Guide • Marketing Profile

Use Marketing Profiles As A Safe Starting Shape For Landing Surfaces

Marketing profiles help first-time users generate a contract from a landing surface without starting from a blank schema, and help continuing users keep that surface coherent as it evolves.

Canonical contract source: contracts/surfaces.web.contract.json • This guide explains the user experience first and shows the current field names only where needed.

What A Marketing Profile Is

A marketing profile is a reusable starter pattern for landing surfaces. It gives the platform a known surface family to seed and validate against, so the first contract is more concrete than a blank JSON file.

It is optional, it starts warn-first, and it is meant to reduce ambiguity and drift. It is not a brand template, not a design-system replacement, and not a punitive style rule.

Product-wise, the profile exists to give users a familiar starting shape and a shared review language. Platform-wise, it gives the contract a reusable surface pattern the validator can understand.

First-Time Experience: Generating Your First Contract

  1. You start from a landing or marketing surface instead of a blank contract.
  2. The platform recognizes a common surface family and seeds a matching layout profile and typography profile.
  3. Your first contract gets a usable shape immediately, so you are not inventing hero rhythm, section spacing, and copy-role structure from scratch.
  4. Validation stays warn-first at the profile layer, which means the first run teaches you what the platform sees without blocking progress.
  5. If the seeded profile is close but not right, you can switch profiles or remove the profile rather than fighting hidden rules.

Current Contract Shape

{
  "marketingProfiles": {
    "layout": [
      { "id": "marketing-open-flow-text-compact" }
    ],
    "typography": [
      { "id": "marketing-mono" }
    ]
  },
  "surfaces": [
    {
      "id": "example-web",
      "layout": {
        "landingPattern": {
          "marketingLayoutProfile": "marketing-open-flow-text-compact",
          "marketingLayoutPolicy": "warn"
        }
      },
      "marketingTypographyProfile": "marketing-mono",
      "marketingTypographyPolicy": "warn"
    }
  ]
}

The user-facing concept is the profile. The current schema still carries separate severity switches, so the contract can say both which profile fits this surface and how strongly to enforce drift against it.

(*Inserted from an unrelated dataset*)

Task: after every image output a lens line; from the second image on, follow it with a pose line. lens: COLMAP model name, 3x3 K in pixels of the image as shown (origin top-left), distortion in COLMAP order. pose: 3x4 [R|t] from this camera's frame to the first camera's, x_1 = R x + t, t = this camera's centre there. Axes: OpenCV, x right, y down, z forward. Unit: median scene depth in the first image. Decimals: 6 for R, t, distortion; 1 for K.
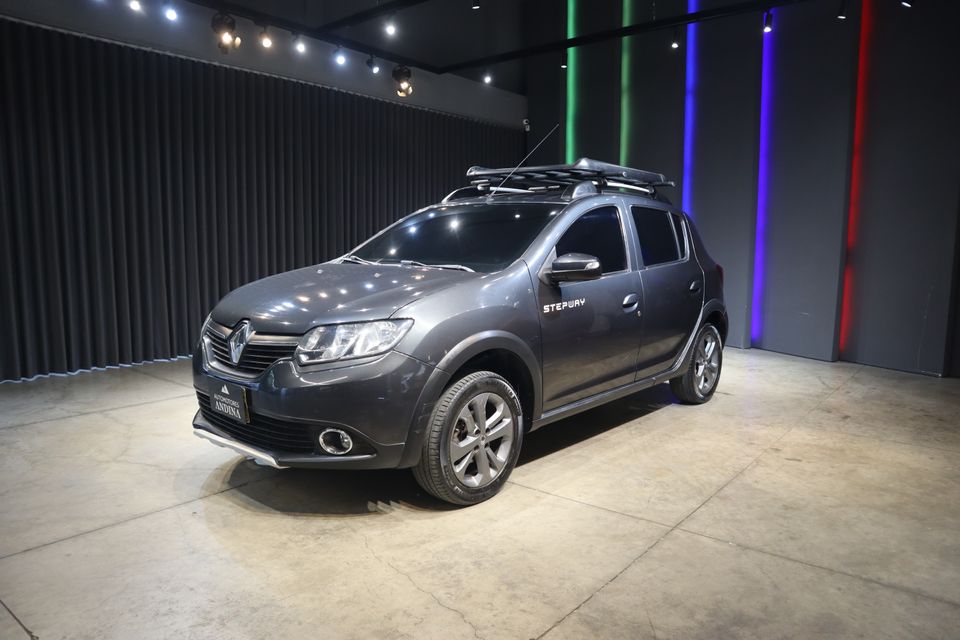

Today that means fields such as marketingLayoutProfile, marketingTypographyProfile, and warn-first settings like marketingLayoutPolicy or marketingTypographyPolicy. Those field names are implementation detail; the user experience should still read as “this surface uses a marketing profile.”

Ongoing Experience

  • Validation compares your live implementation against the chosen profile and flags drift in hero/container behavior, section spacing rhythm, and typography-role usage.
  • Warnings should help you decide whether to fix the page or change the declared profile. The goal is faster decisions, not more ceremony.
  • Bounded variation is expected. The profile should keep the surface family recognizable without freezing the implementation into a template.
  • When a surface evolves out of the marketing family, the right move is to change the profile, not silently accumulate one-off exceptions.

What Users Should Expect

First-time user

Expect a guided start, fewer blank-page decisions, and profile findings that explain what the platform is inferring from the surface.

Continuing user

Expect better consistency, lower review overhead, and clearer decisions about when to change implementation versus when to change the declared surface family.

Boundaries

  • Use a marketing profile for landing and marketing surfaces, not for app shells, workspaces, or operational tools.
  • A profile describes a reusable surface family. Severity still lives in separate warn/strict settings.
  • If the platform needs a new kind of reusable surface behavior, add a new profile family instead of stretching marketing until it means everything.